TASK BRIEF: Reproduce the data below word for word, leaving the pictures out of your answer.
═══ DATA FOR ANALYSIS
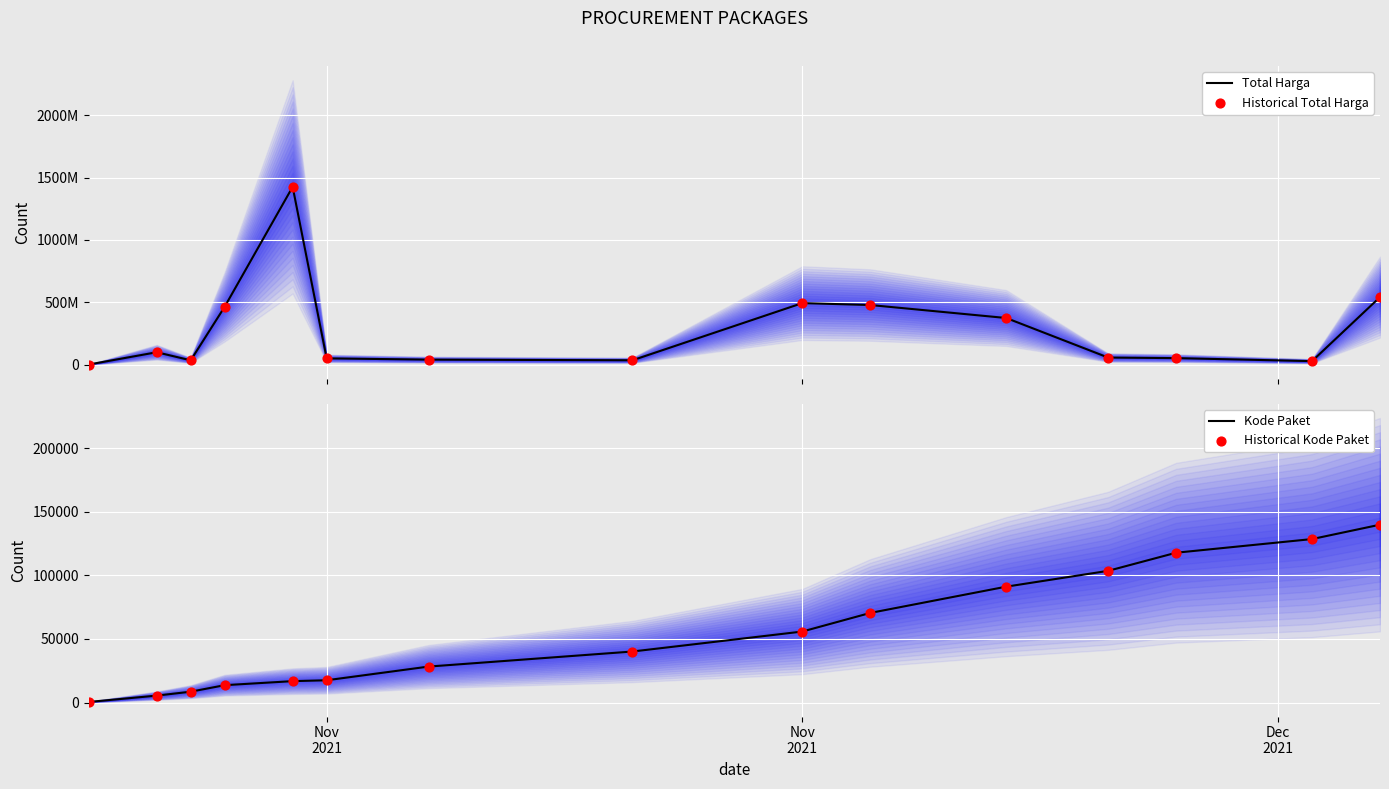

Which series reaches the maximum Y coordinate?

Total Harga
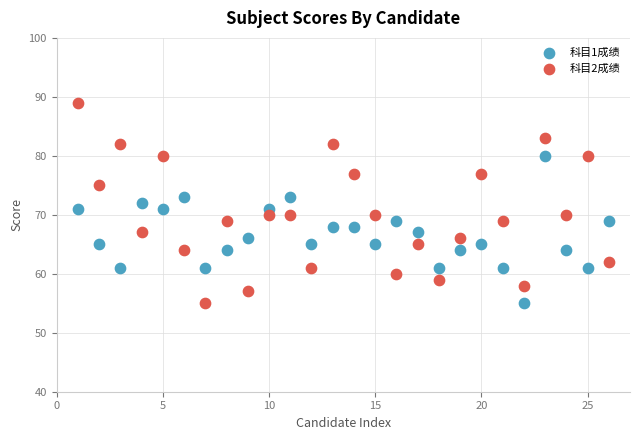

Which series has the largest Y range (max minus min)?

科目2成绩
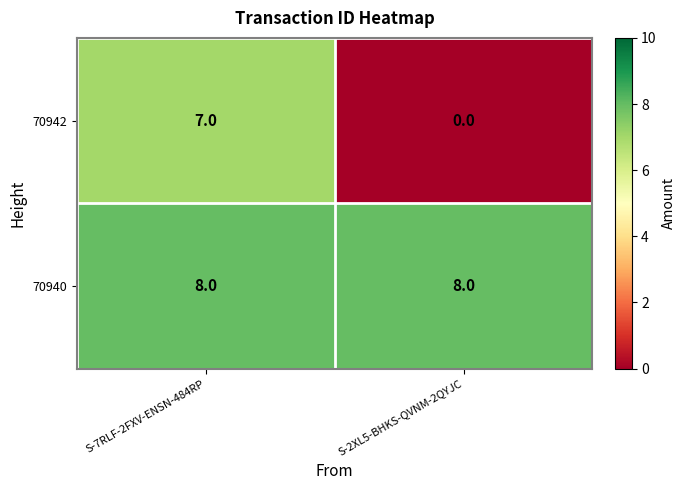

What is the spread (max minus min) of values at S-2XL5-BHKS-QVNM-2QYJC?

8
══════
ANSWER BOX:
Which series reaches the maximum Y coordinate?

Total Harga

Which series has the largest Y range (max minus min)?

科目2成绩

What is the spread (max minus min) of values at S-2XL5-BHKS-QVNM-2QYJC?

8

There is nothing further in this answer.